[Opening Page text section]
I cannot attach an image.But follow the steps one by one.
Draw a triangle APQ.angle PQA=90.PQ=h.angle PAQ=45.Say AQ=l.
h/l=tan45
Or,l=h
Now draw a point inside the triangle.This point is B.join AB.AB=d.Drop a perpendicular from B on AQ.name the touching point M.This will from another triangle ABM.angle BAM=30.say AM=x and BM=y.say BN=x'.
SO l=x'+x
Or,h=x'+x
We can find out x from triamgle ABM.
cos30=x/d
Or,x=root(3)d/2
Sin30=y/d
Or,y=d/2
Join PB.drop a perpendicular from B on PQ.name the touching point N.angle PBN=60.NQ=y.PN=h-y.
tan60=(h-y)/x'
x'=(h-d/2)/root3
Put these values in l=h=x+x' and you will get answer.
 
						

							
Typing here is really painful.I typed at one place,it appeared at another place.
After "BM=y" please do the drawing "join PB".then go back to BN=x' and  do each step.
 
 
						

							
In ΔAPQ, Q is right angle, PAQ=π/4, PQ=h (given)
[Closing Page text section]
[Opening Dataset extract section]
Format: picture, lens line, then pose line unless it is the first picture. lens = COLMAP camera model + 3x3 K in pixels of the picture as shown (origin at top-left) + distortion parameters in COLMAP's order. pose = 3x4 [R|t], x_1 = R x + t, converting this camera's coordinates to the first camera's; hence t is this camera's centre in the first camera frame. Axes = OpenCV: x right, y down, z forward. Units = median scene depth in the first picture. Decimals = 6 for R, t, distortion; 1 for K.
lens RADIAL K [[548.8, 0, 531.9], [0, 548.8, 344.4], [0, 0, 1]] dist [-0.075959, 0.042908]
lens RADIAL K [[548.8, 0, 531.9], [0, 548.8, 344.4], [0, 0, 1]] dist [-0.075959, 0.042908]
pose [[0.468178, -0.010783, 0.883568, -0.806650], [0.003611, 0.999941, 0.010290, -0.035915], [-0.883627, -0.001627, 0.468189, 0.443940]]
[Closing Dataset extract section]
Task set |
[1] Name every angle that the geometry thread gives a value for, together with that value.
[2] In the geometry thread, what problem does the poster report having while typing?

Results for the exercise |
[1]
- PQA = 90 (Q is a right angle)
- PAQ = 45 (also written π/4)
- BAM = 30
- PBN = 60

[2] Text typed in one place appeared in another place.